Con esto, avisé a mi compañero e le presenté al tal «lamparuche» e le comenté lo hablado; e vi la alegría de Marcos asomarse a su rostro. Y en viendo esto, pasé otra vez al jardín, a la zona cubierta, donde el juego e las fiestas eran muchas e dije estas palabras:

“Sabiendo como sé que esta casa es del agrado de todos, he decido que he de quedármela para siempre e para disfrute de los aquí presentes”.

Hubo grande contento entre todos e vino a hablar primero Su Ilustrísima:

“Necesario será entonces traer los «trastos de matar» e dedicar esta casa a Dios Nuestro Señor, que la ha puesto en nuestro camino e nos ha dado grande disfrute della”.
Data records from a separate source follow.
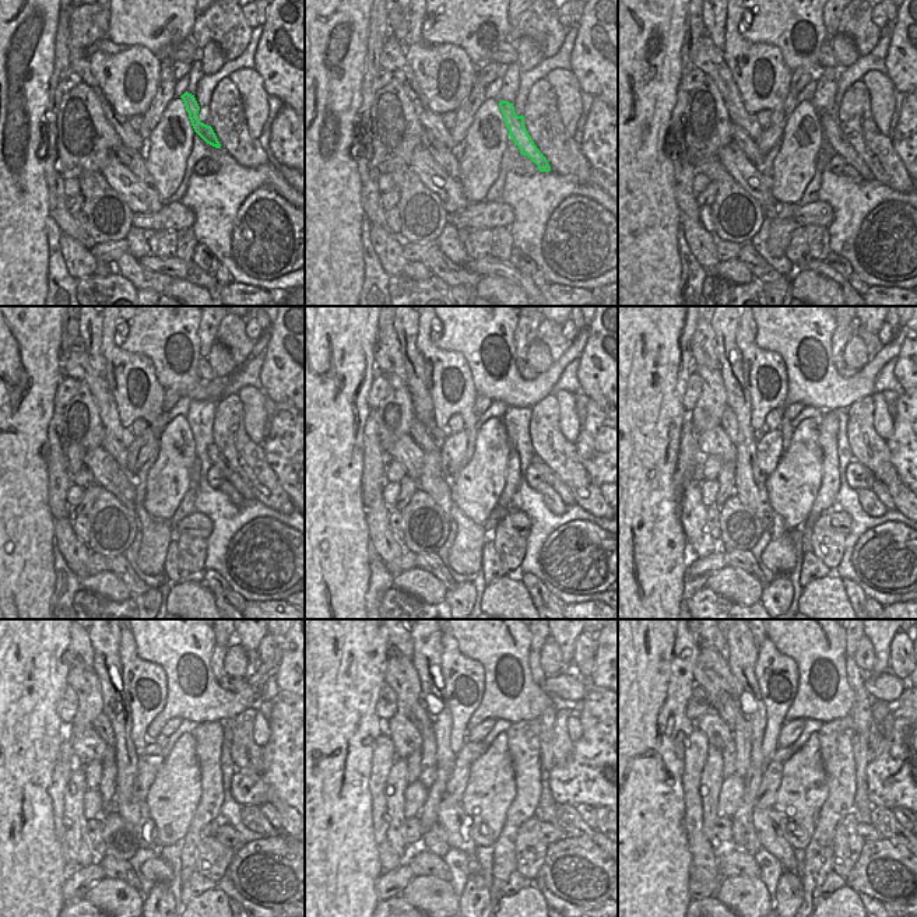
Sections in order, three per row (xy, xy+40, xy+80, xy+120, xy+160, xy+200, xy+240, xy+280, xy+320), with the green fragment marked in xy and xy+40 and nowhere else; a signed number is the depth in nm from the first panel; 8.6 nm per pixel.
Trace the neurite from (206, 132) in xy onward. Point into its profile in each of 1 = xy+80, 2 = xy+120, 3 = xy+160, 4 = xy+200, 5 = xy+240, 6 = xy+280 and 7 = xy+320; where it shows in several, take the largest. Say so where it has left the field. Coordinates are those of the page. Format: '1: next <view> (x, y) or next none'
1: next xy+80 (832, 133)
2: next xy+120 (217, 459)
3: next xy+160 (555, 482)
4: next xy+200 (878, 488)
5: next xy+240 (269, 811)
6: next xy+280 (587, 812)
7: next xy+320 (902, 814)

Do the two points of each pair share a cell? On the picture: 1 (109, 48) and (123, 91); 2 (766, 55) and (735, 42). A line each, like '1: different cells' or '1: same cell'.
1: different cells
2: same cell

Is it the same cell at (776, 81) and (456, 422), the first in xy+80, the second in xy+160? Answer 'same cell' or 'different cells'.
different cells

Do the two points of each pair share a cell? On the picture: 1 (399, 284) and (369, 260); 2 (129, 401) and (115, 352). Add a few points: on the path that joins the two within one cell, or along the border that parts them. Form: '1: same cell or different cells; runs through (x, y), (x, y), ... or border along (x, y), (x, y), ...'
1: different cells; border along (392, 277), (386, 291)
2: same cell; runs through (127, 389), (127, 373), (119, 365)

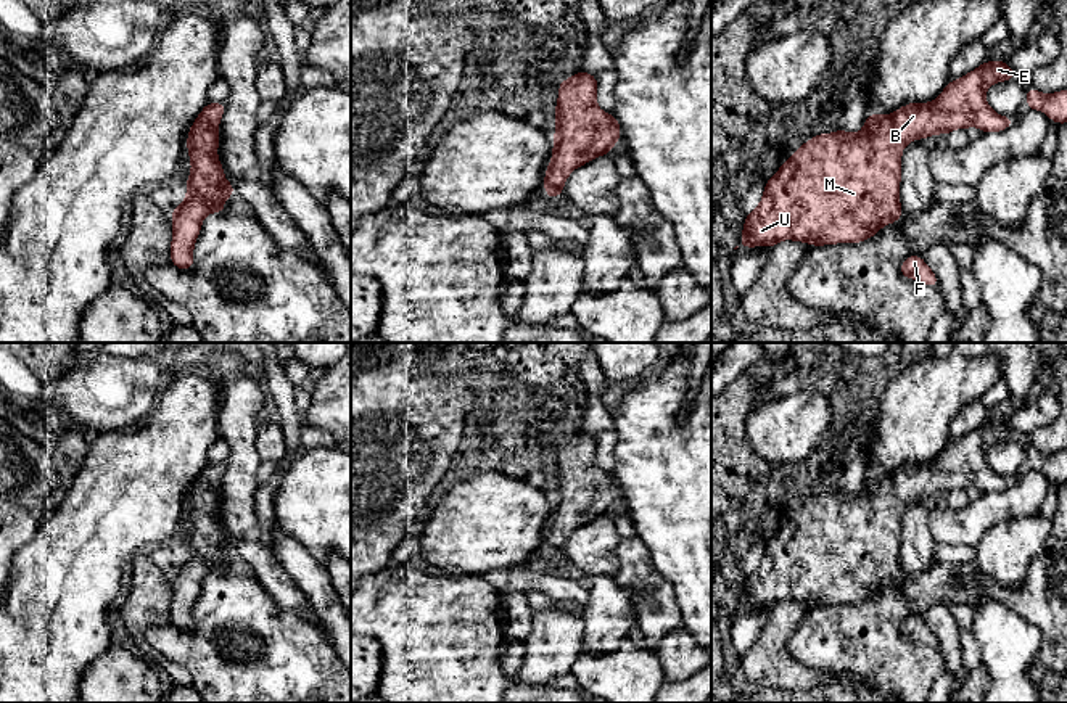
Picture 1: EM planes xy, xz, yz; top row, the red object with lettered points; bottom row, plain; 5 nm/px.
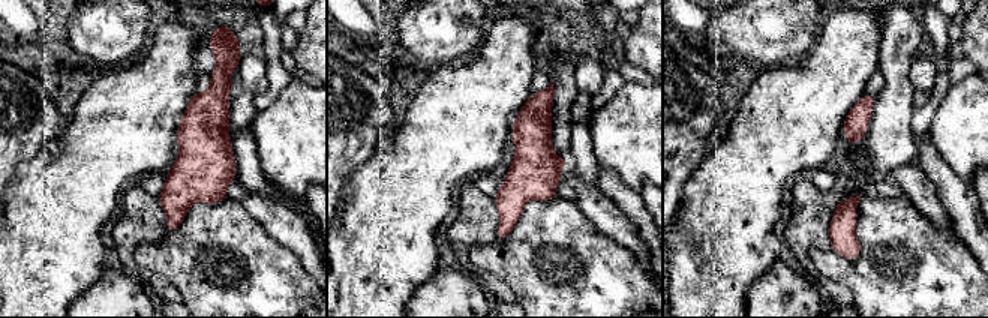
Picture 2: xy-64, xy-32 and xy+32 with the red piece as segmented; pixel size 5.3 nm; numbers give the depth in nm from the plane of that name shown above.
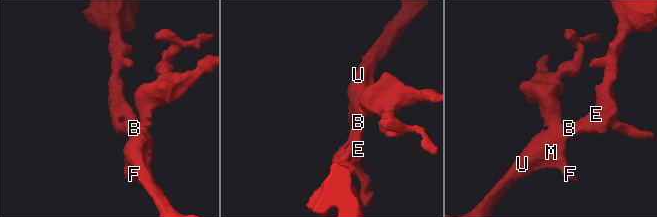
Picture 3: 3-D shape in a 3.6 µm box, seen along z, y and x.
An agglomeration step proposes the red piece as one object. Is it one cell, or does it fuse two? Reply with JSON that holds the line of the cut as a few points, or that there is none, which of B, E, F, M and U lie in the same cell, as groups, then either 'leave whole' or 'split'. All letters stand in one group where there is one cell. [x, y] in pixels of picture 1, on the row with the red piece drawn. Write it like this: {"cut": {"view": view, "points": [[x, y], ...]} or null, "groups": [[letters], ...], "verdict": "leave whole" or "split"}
{"cut": null, "groups": [["B", "E", "F", "M", "U"]], "verdict": "leave whole"}

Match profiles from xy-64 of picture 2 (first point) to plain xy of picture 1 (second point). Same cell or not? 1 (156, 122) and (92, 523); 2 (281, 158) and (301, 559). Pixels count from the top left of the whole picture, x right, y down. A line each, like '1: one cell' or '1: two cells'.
1: one cell
2: two cells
“Unas calzonas – dijo Diego Jesús – debería traer Su Ilustrísima, sumergirse en las aguas e bendecirlas como los otros lugares”.

E acercábase el medio día cuando apareció otro más; Antonio había ya terminado su labor de reparto.

Con esto, hice algunos trazados para restar en Grazalema hasta el día quince de agosto, día de Nuestra Señora de la Asunción, si cosa alguna lo impidiere.

En Grazalema y a veinte y cinco de julio del año de dos mil e seis.